@ Scholar.
Thank you for clarity.
My take is that all three dates are based on eisegesis and that Jehovah's Witnesses would not baptize anyone who does not tow the line completely. Why baptize someone who you would later disfellowship for expressing disagreement on any officially marked dates or doctrines?
Without 1914 Jesus Christ's invisible presence and enthronment remain undetermined and undeterminable.
Without 1918 all the churches are still approved temples of God as they were before 1918. So the religion of Jehovah's Witnesses no longe can claim the status of being the one true religion.
Without 1919 the men taking the lead in Warwick are not the Faithful Slave they are claiming to be and therefore do not have God-given authority and mandate to channel God's truth to mankind and then, of course, the entire house of cards collapses.
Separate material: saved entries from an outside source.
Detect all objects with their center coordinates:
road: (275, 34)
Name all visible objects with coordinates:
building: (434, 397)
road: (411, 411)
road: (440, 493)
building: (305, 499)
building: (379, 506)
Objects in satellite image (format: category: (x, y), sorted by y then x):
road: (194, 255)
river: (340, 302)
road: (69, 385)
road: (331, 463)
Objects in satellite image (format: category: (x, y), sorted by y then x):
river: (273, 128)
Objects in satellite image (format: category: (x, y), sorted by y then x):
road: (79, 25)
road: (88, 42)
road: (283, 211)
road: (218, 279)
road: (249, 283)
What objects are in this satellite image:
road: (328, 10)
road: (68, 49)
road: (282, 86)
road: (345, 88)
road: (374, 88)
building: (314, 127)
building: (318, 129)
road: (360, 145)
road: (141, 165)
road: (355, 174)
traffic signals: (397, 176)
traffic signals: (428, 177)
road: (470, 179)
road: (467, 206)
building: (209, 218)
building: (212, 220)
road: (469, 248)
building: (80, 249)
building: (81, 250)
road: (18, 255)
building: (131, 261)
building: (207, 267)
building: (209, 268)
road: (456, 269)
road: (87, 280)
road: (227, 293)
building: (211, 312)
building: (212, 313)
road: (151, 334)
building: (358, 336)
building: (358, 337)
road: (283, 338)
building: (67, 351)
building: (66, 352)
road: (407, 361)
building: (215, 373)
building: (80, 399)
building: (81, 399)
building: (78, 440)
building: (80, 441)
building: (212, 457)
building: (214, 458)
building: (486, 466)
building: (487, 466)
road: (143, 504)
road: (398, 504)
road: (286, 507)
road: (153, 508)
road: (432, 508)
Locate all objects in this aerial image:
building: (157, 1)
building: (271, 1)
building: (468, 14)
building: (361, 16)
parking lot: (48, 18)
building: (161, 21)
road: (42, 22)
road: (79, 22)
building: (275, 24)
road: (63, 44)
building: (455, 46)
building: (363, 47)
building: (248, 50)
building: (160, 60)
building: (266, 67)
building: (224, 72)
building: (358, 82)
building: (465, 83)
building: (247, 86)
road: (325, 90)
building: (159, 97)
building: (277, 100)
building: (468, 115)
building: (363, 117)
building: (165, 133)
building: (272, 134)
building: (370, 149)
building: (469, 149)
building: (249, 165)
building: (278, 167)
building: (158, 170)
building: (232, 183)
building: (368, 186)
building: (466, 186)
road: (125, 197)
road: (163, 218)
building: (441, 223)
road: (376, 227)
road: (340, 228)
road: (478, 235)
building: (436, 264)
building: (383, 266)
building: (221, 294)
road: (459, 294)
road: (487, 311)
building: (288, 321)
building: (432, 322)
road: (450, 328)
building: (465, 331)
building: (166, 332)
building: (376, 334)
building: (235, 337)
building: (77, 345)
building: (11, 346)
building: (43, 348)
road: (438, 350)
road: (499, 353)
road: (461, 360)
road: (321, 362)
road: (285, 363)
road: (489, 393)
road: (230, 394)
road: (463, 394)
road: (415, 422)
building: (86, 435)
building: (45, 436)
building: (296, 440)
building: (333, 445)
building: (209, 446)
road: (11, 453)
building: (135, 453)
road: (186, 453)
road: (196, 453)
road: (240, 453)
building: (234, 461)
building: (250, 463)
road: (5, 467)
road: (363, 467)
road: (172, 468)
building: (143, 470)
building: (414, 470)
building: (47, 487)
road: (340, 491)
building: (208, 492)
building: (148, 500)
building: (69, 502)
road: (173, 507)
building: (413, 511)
So, my take is that to be baptized as a Jehovah’s Witness all three extra-biblical dates and the invisible events associated with them would have to be believed.
Now none of these dates were criteria for Christian baptism before the twentieth century...so why is believing in these dates so critical now if one can be a true Christian while rejecting all three?
And if one is a true Christian without faith in 1914, 1918 and 1919, then it is not only Jehovah's Witnesses that have a scriptural hope of surviving Armageddon after all.